The 111th Congress rejected passing Cap and Trade legislation, despite having a majority of Democrats in both Houses, and a Democratic Administration who is committed to Cap and Trade.  Most Administrations would take this as a strong indication that there may be problems with the notion of Cap and Trade, and go back to the drawing board.  But this Regime decided to have its EPA illegally write the Cap portion of the regulations, and proceed to impose them.  Now, this isn't the only issue that Texas has with the US, but it may be seen as the final straw.
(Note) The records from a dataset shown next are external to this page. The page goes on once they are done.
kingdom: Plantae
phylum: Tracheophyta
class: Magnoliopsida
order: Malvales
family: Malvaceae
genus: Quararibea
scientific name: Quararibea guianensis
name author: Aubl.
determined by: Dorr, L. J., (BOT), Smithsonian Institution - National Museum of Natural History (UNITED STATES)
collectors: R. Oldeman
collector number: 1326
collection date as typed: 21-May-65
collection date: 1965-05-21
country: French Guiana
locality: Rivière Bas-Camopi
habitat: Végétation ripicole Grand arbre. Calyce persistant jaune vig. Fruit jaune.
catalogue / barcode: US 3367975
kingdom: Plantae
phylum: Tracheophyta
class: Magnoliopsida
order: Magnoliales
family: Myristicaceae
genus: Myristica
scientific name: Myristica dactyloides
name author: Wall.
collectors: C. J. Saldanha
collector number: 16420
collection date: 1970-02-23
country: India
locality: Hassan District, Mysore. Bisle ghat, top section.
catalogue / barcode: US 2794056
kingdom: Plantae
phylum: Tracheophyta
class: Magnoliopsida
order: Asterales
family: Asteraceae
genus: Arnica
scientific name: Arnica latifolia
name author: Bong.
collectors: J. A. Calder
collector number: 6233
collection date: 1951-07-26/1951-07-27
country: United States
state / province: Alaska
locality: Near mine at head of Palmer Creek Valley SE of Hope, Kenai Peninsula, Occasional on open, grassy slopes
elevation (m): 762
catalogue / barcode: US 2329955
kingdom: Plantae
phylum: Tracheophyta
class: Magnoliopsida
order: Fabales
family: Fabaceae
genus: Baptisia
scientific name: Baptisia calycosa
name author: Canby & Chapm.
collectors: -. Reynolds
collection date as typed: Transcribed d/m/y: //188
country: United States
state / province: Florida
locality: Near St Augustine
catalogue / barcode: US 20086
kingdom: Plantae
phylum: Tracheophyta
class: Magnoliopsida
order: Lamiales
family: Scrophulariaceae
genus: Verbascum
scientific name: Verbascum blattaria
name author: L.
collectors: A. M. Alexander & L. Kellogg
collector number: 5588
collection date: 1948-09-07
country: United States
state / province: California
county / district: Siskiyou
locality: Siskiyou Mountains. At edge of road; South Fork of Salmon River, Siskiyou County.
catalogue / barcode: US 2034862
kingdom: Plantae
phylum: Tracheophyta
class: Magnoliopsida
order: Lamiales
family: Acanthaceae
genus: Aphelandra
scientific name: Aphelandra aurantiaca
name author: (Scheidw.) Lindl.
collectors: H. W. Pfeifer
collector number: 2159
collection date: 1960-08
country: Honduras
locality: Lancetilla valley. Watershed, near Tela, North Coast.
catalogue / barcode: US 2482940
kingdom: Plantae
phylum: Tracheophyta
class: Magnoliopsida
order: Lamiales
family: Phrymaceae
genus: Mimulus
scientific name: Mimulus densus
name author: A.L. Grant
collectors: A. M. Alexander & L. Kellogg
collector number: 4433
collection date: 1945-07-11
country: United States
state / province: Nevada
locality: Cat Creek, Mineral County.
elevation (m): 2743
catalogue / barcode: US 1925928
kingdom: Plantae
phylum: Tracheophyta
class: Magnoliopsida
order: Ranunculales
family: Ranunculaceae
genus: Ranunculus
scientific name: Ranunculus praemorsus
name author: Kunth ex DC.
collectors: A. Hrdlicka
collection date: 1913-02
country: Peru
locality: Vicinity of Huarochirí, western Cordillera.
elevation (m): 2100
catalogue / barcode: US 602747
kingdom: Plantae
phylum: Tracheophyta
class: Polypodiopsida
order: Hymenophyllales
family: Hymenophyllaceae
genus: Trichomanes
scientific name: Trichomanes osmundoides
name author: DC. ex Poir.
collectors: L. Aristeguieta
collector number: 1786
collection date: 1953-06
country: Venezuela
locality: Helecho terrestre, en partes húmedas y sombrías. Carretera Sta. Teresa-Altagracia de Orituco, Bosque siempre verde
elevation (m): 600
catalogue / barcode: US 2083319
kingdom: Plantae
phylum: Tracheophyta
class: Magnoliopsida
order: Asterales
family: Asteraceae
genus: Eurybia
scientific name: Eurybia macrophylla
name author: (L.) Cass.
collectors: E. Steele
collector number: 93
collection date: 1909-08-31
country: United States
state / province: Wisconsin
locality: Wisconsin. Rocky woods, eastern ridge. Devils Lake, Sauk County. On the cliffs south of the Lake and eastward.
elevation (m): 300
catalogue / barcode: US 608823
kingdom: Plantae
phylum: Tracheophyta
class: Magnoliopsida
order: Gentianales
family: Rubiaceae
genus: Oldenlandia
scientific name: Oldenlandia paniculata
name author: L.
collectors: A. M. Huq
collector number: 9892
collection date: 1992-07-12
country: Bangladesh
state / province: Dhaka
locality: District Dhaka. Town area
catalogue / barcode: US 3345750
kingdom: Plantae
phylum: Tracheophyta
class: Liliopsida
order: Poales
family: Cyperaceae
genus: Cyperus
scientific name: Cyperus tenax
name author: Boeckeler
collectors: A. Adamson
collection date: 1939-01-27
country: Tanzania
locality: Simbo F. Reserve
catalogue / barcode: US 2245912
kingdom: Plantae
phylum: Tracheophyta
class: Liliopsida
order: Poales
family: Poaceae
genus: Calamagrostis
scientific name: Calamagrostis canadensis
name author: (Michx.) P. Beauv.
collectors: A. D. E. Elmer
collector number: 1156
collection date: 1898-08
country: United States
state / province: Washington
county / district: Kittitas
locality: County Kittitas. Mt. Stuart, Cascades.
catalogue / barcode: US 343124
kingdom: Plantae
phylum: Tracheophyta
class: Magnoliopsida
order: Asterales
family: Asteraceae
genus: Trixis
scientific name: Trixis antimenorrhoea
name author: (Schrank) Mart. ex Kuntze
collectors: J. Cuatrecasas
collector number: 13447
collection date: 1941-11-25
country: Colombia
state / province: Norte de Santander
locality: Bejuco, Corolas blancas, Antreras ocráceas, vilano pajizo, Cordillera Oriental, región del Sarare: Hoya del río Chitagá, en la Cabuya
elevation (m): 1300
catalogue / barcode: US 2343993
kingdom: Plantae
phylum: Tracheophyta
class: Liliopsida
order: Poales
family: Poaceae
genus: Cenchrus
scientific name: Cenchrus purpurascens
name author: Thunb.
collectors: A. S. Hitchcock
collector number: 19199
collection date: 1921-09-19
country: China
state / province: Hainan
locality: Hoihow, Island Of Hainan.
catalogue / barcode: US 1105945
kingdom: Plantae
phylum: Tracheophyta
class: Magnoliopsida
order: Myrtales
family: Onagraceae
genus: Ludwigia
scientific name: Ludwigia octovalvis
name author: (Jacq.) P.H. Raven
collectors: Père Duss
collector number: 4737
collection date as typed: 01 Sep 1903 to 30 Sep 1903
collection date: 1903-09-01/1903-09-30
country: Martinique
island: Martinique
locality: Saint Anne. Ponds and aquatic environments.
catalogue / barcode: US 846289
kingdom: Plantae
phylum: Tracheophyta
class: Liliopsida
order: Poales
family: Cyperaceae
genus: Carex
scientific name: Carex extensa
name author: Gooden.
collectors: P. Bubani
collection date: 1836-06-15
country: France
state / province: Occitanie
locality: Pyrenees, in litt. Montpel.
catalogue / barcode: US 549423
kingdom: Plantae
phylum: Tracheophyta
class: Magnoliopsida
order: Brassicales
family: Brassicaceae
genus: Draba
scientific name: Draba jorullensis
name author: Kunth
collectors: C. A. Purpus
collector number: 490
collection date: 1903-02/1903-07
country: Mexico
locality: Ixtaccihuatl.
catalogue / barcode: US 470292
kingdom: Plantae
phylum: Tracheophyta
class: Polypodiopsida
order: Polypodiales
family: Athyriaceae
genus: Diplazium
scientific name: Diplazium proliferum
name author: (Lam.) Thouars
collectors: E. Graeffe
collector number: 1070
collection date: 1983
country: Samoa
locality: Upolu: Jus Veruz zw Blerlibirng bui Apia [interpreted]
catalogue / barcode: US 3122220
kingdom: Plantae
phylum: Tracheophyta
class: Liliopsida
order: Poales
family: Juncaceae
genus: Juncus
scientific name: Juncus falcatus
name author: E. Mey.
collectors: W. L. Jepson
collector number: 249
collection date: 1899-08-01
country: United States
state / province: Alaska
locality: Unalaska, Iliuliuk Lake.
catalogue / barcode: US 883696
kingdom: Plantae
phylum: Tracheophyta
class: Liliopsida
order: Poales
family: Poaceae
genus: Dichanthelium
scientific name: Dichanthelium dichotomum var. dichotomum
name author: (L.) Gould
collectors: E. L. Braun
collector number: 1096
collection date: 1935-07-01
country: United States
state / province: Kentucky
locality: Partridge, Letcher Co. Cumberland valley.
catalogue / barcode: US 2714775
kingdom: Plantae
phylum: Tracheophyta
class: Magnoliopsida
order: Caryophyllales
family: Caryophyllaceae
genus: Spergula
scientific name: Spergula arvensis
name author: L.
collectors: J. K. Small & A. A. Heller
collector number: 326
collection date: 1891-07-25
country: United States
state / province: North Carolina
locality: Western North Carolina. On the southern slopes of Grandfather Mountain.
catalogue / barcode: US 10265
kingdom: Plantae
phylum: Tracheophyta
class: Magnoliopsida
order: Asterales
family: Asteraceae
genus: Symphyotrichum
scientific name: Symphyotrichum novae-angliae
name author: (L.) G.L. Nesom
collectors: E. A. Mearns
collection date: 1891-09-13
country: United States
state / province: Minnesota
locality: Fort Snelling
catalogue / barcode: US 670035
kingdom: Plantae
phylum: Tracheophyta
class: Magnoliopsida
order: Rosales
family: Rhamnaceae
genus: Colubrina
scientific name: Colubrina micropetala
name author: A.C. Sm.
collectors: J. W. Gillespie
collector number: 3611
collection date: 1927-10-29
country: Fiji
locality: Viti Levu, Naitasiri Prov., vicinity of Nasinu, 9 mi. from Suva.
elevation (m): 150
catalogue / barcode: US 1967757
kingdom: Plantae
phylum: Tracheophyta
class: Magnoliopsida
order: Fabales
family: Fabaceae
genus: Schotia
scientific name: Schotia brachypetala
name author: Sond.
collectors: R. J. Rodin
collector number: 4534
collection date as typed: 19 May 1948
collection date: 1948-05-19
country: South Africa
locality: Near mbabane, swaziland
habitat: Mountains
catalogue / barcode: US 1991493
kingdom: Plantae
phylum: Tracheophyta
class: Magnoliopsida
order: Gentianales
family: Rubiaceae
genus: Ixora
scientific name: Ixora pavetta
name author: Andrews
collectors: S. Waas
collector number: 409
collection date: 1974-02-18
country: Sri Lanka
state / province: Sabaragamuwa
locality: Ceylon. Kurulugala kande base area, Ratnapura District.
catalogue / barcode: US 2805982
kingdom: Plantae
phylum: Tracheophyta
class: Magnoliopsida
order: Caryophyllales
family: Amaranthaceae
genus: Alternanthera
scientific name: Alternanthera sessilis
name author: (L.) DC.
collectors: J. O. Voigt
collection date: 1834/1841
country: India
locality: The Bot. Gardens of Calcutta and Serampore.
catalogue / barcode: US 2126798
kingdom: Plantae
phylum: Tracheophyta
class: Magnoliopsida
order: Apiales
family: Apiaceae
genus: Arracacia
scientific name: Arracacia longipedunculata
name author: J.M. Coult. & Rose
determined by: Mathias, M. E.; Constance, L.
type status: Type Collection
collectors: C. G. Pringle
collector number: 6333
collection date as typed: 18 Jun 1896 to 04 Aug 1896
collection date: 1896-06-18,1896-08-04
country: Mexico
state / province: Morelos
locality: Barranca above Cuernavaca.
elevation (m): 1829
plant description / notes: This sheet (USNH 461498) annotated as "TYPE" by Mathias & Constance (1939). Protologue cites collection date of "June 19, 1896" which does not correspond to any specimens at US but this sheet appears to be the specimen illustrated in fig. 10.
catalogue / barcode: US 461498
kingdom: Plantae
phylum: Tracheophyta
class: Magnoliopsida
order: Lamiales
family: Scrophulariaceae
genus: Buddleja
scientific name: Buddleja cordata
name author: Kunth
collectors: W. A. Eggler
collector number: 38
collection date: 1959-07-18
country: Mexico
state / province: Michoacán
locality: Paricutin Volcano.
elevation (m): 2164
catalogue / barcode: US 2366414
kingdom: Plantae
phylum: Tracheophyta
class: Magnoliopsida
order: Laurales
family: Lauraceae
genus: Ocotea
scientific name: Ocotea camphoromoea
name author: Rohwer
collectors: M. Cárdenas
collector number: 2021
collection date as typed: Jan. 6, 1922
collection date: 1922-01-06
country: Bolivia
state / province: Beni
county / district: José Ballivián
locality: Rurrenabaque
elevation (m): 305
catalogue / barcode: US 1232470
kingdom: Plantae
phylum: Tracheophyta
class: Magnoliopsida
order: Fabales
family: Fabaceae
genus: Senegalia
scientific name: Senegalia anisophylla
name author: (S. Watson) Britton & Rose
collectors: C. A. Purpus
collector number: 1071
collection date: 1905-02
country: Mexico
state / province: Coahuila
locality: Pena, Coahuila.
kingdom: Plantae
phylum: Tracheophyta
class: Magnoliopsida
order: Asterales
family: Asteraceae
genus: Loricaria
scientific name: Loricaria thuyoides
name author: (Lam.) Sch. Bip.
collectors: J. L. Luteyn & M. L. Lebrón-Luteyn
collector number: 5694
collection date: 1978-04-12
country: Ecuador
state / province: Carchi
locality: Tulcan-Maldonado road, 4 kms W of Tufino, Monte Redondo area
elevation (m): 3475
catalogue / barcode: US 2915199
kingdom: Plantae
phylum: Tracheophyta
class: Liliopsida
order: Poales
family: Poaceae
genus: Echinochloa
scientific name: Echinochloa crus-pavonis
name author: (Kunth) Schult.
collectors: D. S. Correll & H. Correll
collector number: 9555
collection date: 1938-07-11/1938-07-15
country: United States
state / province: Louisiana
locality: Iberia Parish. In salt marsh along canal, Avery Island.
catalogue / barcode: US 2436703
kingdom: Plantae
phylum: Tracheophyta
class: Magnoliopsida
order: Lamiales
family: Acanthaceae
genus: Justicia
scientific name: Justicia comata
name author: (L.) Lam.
If Texas does decide to test the secessionary waters, it is entirely possible that Arizona and New Mexico might decide to secede as well, and join Texas.  Louisiana might well follow.  Would the US go to war again to maintain the Union?  What if Texas independence spurred a similar move in Alaska?  The conditions in 1860 and 2011 are not the same, and Texas could theoretically make a go of it as an independent nation. One wonders what threat Texas might be if it became independent and made a oil cartel treaty with Mexico, Venezuela, and Brazil?  It should be noted that Texas today has a well developed port facility, miles of coastline, the Eastern half of the State is good crop land.  Freed from the overbearing regulations of the Federal Government, it is possible that Texas would soon be the place to be for someone with ambition and a drive to make something of himself-kind of like the US used to be.  I can hear Davy Crockett in my ear saying "Ya'll can go to hell, I'm going to Texas."

1 comment:

  1. great article! Now only if it were to come true. I've love for the Southern states to secede again and protect states' rights. Arizona and New Mexico are welcome to join.